# Given instruction
Revise the post on gay marriage from the words "Friday, May 1, 2009" through the words "no longer apply.", changing "rules" to "laws" and reproducing the rest of that span unchanged.

# Excerpt
Friday, May 1, 2009

Love and (Gay) Marriage

I came across the following arguments for the dissolution of traditional marriage and wanted to highlight a few critical misunderstandings that are producing massive amounts of moral confusion in the current cultural climate.

Take a look:

1.Being homosexual is not contagious (heterosexuals can keep reproducing)
2. Same-sex marriages do not cause heterosexual marriages to end.
3. Our survival is not currently dependant on each individuals ability to reproduce
4. We no longer live in the "olden days", thousands-year old rules may no longer apply.

I'd like to address these axims one by one, beginning with the idea that pro-marriage defenders are resisting the idea of homosexual "marriage' based on their own homophobia. Bullsh*t. Here's why:

1. Homosexuality is essentially a learned behavior ... you might even call it intellectually or behaviorally "contagious" in a loose sense of the word. Homosexual tendencies themselves are of course not "catching," but it is widely recognized across cultures that values are transmitted generationally from parent to child.

# Excerpted records
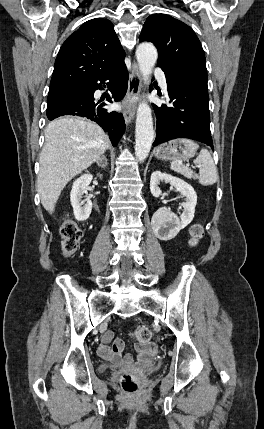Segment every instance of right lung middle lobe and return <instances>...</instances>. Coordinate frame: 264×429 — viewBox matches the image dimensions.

==

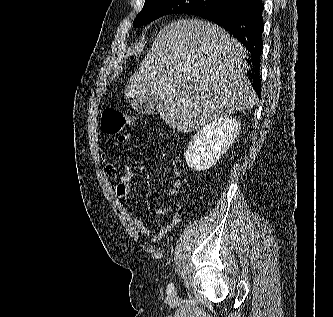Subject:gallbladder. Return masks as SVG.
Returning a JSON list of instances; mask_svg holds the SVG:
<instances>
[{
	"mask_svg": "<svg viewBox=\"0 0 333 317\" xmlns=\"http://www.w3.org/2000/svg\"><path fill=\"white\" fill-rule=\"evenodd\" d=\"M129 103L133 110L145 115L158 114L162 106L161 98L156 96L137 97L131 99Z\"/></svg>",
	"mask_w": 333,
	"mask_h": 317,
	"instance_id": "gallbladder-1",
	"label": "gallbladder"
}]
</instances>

# Answer in full
Friday, May 1, 2009

Love and (Gay) Marriage

I came across the following arguments for the dissolution of traditional marriage and wanted to highlight a few critical misunderstandings that are producing massive amounts of moral confusion in the current cultural climate.

Take a look:

1.Being homosexual is not contagious (heterosexuals can keep reproducing)
2. Same-sex marriages do not cause heterosexual marriages to end.
3. Our survival is not currently dependant on each individuals ability to reproduce
4. We no longer live in the "olden days", thousands-year old laws may no longer apply.